It’s common to hear about species becoming extinct or endangered. You’ve probably Advocacy organizations protecting nature frequently appear on television promoting their cause. But how often do you hear about the endangered languages?
It is estimated that one language goes extinct every three months. The problem of language preservation is very urgent.
What does PanLex do?
PanLex supports multilingual translation. The project has built the world’s largest translation database. Currently it covers 2,500 dictionaries, 5,700 languages and 25,000,000 words. By transforming thousands of dictionaries into a single common structure, the PanLex database makes it possible to derive billions of lexical, or word-to-word, translations that are not found in any single dictionary.
In comparison with other machine translation apps like Google Translate, which translates whole sentences and texts in up to a hundred major world languages, PanLex translates individual words, but in thousands of languages.
What have I been doing for the project?
My main focus is adding new lexical translations to the database. The process of “adding” data from a dictionary to our database might seem simple. Say, there’s a dictionary in paper format. Our partners digitize it and return it back to us. Now we have to extract particular information from the dictionary using coding and incorporate it into the database. Seems easy, right? Well, for me this is the most challenging part, since I don’t have a strong computer science background, and this has been a high learning curve!
Another focus of my internship is creating transliterators. Transliteration allows the reader to sound out a word from an unfamiliar language or script by seeing it transformed into a familiar script. My part in this process is to convert some languages’ scripts from Cyrillic or Arabic into the IPA (International Phonetic Alphabet). These transliterations will support a new feature of the PanLex Translator app. Say, you need to know what the word for “kidney” is in Urdu. You type “kidney” in the translator and get abracadabra like “گردہ”. All you know is that these characters mean “kidney” in Urdu. Here comes the transliterator, which will tell you that you should pronounce the word as “gurda”.
“Don’t forget, you’re in the Bay Area”
One fun part of my internship is the location! Our office is in Berkeley, California, which means that there’s always a lot of cool stuff going on. I was lucky to be introduced to IMUG (The International Multilingual User Group) meetings, which is a forum for language technology professionals happening monthly in Silicon Valley.
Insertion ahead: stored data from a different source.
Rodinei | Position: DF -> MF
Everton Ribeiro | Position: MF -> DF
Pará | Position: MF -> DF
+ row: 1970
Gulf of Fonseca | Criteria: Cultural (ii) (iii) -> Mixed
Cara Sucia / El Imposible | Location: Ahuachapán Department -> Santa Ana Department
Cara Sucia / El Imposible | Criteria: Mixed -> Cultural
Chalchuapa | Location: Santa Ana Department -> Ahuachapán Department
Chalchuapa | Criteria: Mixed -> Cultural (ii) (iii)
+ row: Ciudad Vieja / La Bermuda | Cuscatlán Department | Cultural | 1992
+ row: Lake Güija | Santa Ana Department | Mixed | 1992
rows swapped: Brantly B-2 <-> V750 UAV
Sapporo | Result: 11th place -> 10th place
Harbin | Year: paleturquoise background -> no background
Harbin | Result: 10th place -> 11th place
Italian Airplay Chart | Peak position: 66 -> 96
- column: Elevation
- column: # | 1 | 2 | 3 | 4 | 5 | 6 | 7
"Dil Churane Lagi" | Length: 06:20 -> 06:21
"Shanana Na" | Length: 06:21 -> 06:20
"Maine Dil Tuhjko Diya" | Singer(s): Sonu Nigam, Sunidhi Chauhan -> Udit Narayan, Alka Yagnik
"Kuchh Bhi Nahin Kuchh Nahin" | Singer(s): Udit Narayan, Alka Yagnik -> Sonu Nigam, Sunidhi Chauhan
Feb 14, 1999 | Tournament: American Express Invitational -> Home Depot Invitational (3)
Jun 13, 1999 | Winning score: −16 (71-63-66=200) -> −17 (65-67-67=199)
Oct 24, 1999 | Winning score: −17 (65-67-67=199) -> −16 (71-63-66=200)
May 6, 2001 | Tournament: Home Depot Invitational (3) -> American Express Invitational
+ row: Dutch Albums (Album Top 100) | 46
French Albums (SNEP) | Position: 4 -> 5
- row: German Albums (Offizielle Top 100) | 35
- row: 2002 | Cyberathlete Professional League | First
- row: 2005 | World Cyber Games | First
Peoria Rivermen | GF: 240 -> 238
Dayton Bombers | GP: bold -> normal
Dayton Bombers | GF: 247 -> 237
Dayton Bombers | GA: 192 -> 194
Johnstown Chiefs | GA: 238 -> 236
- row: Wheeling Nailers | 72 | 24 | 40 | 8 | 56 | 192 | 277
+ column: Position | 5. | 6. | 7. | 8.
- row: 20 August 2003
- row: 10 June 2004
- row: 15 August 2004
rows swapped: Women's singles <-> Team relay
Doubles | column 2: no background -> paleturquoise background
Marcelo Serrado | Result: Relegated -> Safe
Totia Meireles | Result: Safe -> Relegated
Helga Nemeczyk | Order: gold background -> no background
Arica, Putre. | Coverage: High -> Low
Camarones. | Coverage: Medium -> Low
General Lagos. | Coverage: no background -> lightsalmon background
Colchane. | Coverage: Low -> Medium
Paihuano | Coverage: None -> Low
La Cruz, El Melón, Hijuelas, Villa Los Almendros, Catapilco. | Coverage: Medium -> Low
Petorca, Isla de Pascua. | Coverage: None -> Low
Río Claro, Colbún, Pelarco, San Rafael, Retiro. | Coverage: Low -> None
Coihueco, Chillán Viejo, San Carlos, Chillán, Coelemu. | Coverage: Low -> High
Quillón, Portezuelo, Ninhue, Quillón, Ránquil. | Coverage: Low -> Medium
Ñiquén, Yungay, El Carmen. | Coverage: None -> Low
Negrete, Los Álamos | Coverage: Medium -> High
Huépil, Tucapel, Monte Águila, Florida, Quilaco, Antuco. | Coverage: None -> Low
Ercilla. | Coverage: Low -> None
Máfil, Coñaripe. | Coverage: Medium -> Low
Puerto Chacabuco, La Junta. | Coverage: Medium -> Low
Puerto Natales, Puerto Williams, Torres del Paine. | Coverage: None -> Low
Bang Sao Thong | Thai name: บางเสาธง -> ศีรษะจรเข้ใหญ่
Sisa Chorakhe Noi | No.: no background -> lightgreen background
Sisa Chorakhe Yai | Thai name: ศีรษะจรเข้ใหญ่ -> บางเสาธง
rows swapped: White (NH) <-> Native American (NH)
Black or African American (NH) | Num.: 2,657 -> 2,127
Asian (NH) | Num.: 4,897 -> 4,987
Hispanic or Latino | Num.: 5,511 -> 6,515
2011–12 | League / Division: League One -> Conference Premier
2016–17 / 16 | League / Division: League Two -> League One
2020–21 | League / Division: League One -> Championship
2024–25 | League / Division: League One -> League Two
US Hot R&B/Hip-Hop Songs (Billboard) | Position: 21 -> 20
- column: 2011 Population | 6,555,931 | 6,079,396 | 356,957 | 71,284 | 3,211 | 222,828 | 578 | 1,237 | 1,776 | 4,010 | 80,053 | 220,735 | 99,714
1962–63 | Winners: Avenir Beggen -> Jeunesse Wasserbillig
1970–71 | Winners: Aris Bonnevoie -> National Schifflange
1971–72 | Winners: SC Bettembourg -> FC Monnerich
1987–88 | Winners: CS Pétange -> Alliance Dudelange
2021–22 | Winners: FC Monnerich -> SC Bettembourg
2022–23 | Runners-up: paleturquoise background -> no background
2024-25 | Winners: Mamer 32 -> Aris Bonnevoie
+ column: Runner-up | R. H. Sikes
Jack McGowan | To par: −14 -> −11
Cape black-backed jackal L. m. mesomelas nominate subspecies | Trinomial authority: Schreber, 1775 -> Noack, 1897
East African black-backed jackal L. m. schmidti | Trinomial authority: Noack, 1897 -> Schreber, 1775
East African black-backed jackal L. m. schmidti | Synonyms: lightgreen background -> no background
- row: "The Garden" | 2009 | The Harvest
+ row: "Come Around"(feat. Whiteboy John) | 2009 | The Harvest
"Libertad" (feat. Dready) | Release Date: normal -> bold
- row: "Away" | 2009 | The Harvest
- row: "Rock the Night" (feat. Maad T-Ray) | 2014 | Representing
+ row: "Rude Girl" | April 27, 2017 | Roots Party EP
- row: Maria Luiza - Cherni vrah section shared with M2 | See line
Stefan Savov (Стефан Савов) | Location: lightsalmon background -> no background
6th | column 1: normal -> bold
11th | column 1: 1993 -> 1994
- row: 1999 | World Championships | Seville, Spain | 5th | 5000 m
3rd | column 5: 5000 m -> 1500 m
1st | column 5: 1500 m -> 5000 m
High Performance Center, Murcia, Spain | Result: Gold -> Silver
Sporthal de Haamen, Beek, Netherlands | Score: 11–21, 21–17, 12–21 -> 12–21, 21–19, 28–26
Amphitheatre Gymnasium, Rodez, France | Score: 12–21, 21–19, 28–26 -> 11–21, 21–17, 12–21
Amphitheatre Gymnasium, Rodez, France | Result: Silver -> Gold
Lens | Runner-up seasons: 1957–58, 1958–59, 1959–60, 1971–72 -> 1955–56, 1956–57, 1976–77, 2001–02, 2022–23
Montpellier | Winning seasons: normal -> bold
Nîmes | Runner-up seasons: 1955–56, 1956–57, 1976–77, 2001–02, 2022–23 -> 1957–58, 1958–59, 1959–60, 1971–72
The ones I attended were at Netflix and Facebook. Such meetings are a good opportunity for learning about the trends in the industry and, of course, for meeting like-minded people.
Because I’m eager to explore as much as I can in the Bay Area, I couldn’t miss fulfilling my long time dream of visiting the Google headquarters.
Living in Berkeley can also surprise you with meeting people whose names you’ve only seen in the scientific articles before. I live on the same street with the famous linguist Leonard Talmy, whose works I read as a student and I’ve never even thought of meeting him in person. But here I am, having coffee with him at the local cafe and talking about weirdness of languages.
See you later, California!
Due to this internship, I got a new set of skills, enriched my knowledge about the world’s languages and writing systems, expanded my network, and got an insight into the tech world of Silicon Valley. So, there’s a couple of things I’d like to say.
Be open to all opportunities, because you never know what waits for you around the corner. Be brave. Face your fears and try to overcome them. That’s how you grow.
And stay curious. Curiosity is the driving force of personal development.